RFR: Parallelize safepoint cleanup

Mon May 29 13:39:14 UTC 2017

Hi,

How do we feel about reusing the Parallel GC Threads work gang during 
safepoint cleanup?
We know that the Parallel GC Threads worker gang is idle then. This 
saves creating another gazillion threads and another JVM flag to keep 
track of.

Thanks,
/Erik

On 2017-05-29 14:53, Robbin Ehn wrote:
> Hi Roman,
>
> On 05/29/2017 10:23 AM, Roman Kennke wrote:
>> Hi David,
>>
>> the patch applied cleanly, i.e. was not affected by any hotspot changes.
>> Most of your suggestions applied to the GC part that I excluded from the
>> scope of this change, except for the following:
>>
>>>> I introduced a dedicated worker thread pool in SafepointSynchronize.
>>>> This is only initialized when -XX:+ParallelSafepointCleanup is 
>>>> enabled,
>>>> and uses -XX:ParallelSafepointCleanupThreads=X threads, defaulting 
>>>> to 8
>>>> threads (just a wild guess, open for discussion.
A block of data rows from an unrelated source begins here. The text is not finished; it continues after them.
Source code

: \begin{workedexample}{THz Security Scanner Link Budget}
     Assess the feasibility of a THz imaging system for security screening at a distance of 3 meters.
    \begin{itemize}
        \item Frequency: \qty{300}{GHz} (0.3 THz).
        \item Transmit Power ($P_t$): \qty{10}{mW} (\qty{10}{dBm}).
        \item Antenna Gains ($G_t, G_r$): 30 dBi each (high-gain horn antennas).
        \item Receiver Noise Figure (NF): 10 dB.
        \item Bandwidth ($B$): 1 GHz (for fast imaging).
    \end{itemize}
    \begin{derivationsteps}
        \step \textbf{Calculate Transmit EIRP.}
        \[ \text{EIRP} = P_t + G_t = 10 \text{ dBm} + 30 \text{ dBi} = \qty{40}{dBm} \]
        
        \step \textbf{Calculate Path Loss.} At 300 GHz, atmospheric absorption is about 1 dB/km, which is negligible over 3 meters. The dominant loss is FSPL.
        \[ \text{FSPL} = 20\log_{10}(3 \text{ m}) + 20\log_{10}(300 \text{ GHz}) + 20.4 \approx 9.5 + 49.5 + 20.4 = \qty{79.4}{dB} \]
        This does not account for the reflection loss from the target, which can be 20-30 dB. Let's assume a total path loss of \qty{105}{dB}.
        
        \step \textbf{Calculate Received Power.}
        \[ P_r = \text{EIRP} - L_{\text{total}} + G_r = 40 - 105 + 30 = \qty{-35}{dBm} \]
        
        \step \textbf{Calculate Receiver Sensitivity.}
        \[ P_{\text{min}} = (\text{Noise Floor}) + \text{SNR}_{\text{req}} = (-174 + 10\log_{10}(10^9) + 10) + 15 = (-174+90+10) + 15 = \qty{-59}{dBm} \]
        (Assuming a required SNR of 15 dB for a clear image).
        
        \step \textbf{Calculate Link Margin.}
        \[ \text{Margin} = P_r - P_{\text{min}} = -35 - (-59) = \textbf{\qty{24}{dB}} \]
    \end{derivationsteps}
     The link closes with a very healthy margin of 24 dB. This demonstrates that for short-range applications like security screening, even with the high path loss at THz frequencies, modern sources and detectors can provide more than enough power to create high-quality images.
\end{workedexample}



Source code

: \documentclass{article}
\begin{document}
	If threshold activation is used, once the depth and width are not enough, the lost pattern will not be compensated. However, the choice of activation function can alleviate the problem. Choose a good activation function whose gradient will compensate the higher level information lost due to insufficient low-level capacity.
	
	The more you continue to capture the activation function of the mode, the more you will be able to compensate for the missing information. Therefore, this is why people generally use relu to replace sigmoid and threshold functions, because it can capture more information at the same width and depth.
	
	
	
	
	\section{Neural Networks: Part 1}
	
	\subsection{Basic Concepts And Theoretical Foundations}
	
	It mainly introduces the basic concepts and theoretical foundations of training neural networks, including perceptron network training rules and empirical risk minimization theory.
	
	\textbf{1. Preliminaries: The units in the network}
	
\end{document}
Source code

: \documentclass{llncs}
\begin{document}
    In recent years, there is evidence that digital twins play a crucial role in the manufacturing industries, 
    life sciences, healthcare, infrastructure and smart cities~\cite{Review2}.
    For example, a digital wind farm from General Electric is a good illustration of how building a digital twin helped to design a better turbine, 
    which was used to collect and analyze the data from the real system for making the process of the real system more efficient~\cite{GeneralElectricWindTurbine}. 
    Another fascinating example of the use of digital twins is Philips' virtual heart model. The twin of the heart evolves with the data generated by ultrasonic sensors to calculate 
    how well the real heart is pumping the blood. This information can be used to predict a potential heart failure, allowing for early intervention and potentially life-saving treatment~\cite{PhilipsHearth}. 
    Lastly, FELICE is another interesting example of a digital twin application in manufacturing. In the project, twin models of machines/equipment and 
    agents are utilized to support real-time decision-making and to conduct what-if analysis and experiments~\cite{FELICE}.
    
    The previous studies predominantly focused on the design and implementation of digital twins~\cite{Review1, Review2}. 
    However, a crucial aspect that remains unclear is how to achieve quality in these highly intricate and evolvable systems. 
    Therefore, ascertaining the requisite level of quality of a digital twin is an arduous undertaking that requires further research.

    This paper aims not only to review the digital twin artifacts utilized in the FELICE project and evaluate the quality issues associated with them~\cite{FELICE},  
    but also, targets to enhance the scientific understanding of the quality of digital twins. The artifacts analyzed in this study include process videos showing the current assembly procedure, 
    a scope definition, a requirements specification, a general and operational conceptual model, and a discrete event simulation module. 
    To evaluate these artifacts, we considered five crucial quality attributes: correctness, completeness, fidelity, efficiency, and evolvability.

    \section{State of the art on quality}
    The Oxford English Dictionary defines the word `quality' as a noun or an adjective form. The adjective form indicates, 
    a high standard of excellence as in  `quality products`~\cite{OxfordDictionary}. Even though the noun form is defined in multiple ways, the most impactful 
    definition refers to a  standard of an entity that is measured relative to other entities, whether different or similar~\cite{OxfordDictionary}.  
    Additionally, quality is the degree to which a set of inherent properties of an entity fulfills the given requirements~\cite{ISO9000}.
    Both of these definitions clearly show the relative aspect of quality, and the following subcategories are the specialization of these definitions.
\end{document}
With
>>>> -XX:-ParallelSafepointCleanup turned off (the default) it will use the
>>>> old serial safepoint cleanup processing (with optional GC hooks, see
>>>> below).
>>>
>>> I think the default needs to be ergonomically set, as for other
>>> "thread pools". Both flags should be experimental at this stage.
>>
>> I implemented this using the following:
>>
>>    if (ParallelSafepointCleanup &&
>> FLAG_IS_DEFAULT(ParallelSafepointCleanupThreads)) {
>>      // This will pick up ParallelGCThreads if set...
>>      FLAG_SET_DEFAULT(ParallelSafepointCleanupThreads,
>> Abstract_VM_Version::parallel_worker_threads());
>>    }
>>
>> As noted, it will pick up ParallelGCThreads, which might be a reasonable
>> number. Otherwise we'd need to re-work the logic in vm_version.cpp to
>> calculate the number of worker threads without considering
>> ParallelGCThreads.
>>
>> http://cr.openjdk.java.net/~rkennke/8180932/webrev.02/
>> <http://cr.openjdk.java.net/%7Erkennke/8180932/webrev.02/>
>>
>
> This worries me because heuristics will be very hard to the average user.
>
> 1885   if (ParallelSafepointCleanup && 
> FLAG_IS_DEFAULT(ParallelSafepointCleanupThreads)) {
> 1886     // This will pick up ParallelGCThreads if set...
> 1887     FLAG_SET_DEFAULT(ParallelSafepointCleanupThreads, 
> Abstract_VM_Version::parallel_worker_threads());
> 1888   }
>
> So on a 8 vcpu machine we could be running 8 threads cleanup and 8 
> workers threads might be marking?
>
> "and I now think this is the best solution"
>
> I don't agree that is the the best solution and I'm not in favor of a 
> second thread pool.
> If you want short safepoints it seem much better to use available cpu 
> time finishing the cleanup.
> Maybe steal or reserve worker threads... just keep 1 pool of thread 
> which we can do decent sizing for.
>
> "For example, in one popular benchmark on a server-class machine, I got
> total average pause time down from ~80ms to ~30ms."
>
> What's the numbers for a 4 core/8 threads machine? And other GCs?
>
> Looked through the patch quick, I think you should do some abstraction.
> Now this code is already lacking abstraction so I understand why you 
> did it this way.
>
> For example:
> void ObjectSynchronizer::deflate_idle_monitors(bool 
> deflate_thread_local_monitors)
> ...
>   if (MonitorInUseLists) {
>     if (deflate_thread_local_monitors) {
>
> You have mandatory parameter which is ignore by a global flag.
> Right now there are 4 different cases in the same code path.
> Does ParallelSafepointCleanup work with -MonitorInUseLists ?
> Please create some kind of abstraction for this and set it a startup.
>
> I do not see any reason for duplicating the 
> SafepointSynchronize::serial_cleanup(), just create proper abstraction 
> so it can be used in both cases?
>
> Thanks!
>
> /Robbin
>
>> What do you think?
>>
>> Roman
>>